Working-Class Literature(s). Historical and International Perspectives
John Lennon and Magnus Nilsson (eds.). Working-Class Literature(s). Historical and International Perspectives is part of the Stockholm Studies in Culture and Aesthetics series.
These essays map a substantial terrain: the history of working-class literature(s) in Russia/The Soviet Union, The USA, Finland, Sweden, The UK, and Mexico. Together they give a complex and comparative – albeit far from comprehensive – picture of working-class literature(s) from an international perspective, without losing sight of national specificities.
Discipline and keywords: #Literature #LiteraryCriticism #LiteraryTheory #Marxisttheory #WorkingClassLiterature #Politics #ComparativeLiterature #LiteraryTheory #LiteraryHistory
A quote from the presentation of John Lennon from the University of South Florida’s website:
“John Lennon teaches courses in 20th-century American literature and film with a cultural studies orientation. His research is principally concerned with how marginalized individuals exert a politicized voice in collectivized actions.”

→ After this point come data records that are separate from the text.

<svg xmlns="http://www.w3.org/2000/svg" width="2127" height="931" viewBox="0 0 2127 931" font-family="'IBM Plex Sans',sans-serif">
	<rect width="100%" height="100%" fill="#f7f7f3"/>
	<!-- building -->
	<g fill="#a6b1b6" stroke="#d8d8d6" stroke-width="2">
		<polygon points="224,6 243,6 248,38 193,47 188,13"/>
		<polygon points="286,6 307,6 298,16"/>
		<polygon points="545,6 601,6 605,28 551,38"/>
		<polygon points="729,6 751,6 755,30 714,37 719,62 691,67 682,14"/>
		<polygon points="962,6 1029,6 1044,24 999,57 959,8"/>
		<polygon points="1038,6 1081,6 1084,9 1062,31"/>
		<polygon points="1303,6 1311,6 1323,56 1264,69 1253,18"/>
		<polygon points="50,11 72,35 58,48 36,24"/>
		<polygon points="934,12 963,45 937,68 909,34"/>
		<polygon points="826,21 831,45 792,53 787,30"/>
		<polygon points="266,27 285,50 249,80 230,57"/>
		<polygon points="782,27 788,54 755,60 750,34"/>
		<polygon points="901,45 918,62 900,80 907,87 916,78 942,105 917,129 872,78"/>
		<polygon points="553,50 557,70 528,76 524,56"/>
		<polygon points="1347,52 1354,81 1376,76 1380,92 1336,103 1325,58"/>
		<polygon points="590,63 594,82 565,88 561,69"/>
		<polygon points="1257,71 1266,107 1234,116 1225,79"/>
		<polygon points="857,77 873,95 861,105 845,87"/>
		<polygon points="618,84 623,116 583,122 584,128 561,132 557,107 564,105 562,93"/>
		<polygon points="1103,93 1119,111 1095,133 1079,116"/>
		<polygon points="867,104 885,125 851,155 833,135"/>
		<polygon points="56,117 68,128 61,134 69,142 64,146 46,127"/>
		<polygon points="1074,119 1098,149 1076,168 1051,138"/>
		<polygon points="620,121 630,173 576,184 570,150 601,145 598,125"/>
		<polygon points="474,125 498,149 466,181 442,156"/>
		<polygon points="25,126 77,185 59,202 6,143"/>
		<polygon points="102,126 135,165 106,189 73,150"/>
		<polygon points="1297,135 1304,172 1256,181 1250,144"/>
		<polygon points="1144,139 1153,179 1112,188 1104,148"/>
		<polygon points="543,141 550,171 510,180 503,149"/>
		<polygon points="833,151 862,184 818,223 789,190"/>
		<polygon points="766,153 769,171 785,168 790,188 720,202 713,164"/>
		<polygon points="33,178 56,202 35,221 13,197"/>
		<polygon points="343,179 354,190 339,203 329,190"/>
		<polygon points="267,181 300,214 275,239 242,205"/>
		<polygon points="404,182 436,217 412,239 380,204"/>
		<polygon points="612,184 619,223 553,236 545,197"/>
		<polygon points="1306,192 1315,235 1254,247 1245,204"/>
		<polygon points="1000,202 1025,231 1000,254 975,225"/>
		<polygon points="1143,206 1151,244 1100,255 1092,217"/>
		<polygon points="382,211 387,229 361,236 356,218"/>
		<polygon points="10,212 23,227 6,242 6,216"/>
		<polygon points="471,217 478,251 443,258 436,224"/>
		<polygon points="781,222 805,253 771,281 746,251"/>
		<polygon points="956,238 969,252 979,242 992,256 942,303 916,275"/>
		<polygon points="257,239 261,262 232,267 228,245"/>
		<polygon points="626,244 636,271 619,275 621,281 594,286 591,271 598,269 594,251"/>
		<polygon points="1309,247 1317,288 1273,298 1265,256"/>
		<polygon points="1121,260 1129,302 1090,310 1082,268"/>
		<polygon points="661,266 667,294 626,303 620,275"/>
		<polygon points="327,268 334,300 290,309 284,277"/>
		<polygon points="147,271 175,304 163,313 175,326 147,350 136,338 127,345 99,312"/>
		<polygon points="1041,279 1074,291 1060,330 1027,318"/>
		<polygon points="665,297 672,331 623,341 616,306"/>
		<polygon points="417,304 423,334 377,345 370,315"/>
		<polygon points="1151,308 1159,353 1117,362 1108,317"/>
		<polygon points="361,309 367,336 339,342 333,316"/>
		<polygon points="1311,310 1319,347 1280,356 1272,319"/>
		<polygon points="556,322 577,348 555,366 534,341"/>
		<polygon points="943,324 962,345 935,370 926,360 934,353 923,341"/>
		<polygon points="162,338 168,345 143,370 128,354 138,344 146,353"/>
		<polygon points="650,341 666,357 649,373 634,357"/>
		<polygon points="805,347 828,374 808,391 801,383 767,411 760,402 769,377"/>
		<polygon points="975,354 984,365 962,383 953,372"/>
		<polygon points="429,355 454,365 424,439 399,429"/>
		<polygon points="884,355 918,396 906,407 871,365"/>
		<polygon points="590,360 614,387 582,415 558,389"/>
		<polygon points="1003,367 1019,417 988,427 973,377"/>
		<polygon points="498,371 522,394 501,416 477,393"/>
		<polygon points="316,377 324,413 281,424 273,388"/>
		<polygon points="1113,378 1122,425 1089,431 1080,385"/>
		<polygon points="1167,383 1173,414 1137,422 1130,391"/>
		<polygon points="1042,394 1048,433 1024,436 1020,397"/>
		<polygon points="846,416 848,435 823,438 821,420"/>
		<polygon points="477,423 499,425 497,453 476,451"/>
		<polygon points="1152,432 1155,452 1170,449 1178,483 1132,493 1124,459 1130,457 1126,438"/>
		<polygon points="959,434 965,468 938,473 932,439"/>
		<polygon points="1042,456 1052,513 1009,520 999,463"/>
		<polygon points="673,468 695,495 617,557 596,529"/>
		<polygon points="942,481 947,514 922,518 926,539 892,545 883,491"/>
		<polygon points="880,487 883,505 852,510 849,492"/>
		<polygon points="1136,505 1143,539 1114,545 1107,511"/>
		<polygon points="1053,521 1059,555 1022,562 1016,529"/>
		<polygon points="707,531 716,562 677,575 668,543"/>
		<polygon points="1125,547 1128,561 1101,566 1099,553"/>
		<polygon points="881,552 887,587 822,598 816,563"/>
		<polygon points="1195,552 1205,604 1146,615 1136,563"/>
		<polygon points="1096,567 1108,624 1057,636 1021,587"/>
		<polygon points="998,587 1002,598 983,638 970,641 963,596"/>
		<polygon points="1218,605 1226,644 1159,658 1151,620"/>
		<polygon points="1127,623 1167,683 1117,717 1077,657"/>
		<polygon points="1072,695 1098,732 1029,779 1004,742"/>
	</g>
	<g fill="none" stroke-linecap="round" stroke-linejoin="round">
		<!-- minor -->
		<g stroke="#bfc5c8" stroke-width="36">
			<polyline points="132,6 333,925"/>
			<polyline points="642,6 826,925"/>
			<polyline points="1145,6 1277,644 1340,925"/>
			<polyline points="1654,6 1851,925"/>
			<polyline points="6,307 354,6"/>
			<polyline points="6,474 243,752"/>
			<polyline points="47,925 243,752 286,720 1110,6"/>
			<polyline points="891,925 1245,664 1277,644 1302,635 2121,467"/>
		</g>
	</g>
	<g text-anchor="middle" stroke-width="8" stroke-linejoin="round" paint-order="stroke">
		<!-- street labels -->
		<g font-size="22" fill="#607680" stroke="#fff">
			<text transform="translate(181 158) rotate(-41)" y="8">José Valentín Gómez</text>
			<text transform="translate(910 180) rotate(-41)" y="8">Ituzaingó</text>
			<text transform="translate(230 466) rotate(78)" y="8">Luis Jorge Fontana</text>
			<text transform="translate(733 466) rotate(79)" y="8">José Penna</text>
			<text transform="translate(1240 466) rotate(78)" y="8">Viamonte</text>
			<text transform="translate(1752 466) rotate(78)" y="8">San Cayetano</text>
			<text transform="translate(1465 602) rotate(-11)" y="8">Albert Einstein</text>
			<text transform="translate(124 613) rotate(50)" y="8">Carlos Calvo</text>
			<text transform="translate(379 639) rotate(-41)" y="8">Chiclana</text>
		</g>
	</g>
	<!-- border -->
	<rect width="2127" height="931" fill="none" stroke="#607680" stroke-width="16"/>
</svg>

Magnus Nilsson is professor at Malmö University. From the Malmö University Website:
“My main research interests are working-class literature and questions about literature and class. Currently, I am analysing the construction of the phenomenon of working-class literature in Sweden since the late nineteenth century, and comparing Swedish working-class literature to working-class literatures in other countries.”
Essays in Anarchism and Religion. Volume 1
Essays in Anarchism and Religion. Volume 1 and the next volume(s) of Essays in Anarchism and Religion is being funded via a crowdfunding campaign, all thanks to the work by the editors Alexandre Christoyannopoulos and Matthew Adams (eds.), both at Loughborough University. The book ispart of the Stockholm Studies in Comparative Religion series.
In a world where political ideas increasingly matter once more, and religion is an increasingly visible aspect of global political life, these essays offer scholarly analysis of overlooked activists, ideas and movements, and as such reveal the possibility of a powerful critique of contemporary global society.
Discipline and keywords: #Religion #PoliticalScience #WorldHistory #WorldHistory #Theology #IntellectualHistory #Anarchism and #Politics #ReligiousAnarchism
On the Loughborough University website Alex is presented like this:
“Alex is officially French and Greek, grew up in Brussels and has lived in England almost continuously since 1997, so he feels like a foreigner everywhere. He still cannot decide whether his main discipline is political thought, religion and politics, anarchist studies, international relations or political theology.”
Matt says this about himself on the Loughborough University website:
“I studied History & Sociology at the University of Manchester (1st) followed by an AHRC-funded Ph.D in History at the same institution. In 2012 I taught at the University of Durham, before being awarded a Banting Postdoctoral Fellowship by Canada’s Social Sciences and Humanities Research Council, which I held at the University of Victoria from 2013 to 2015.”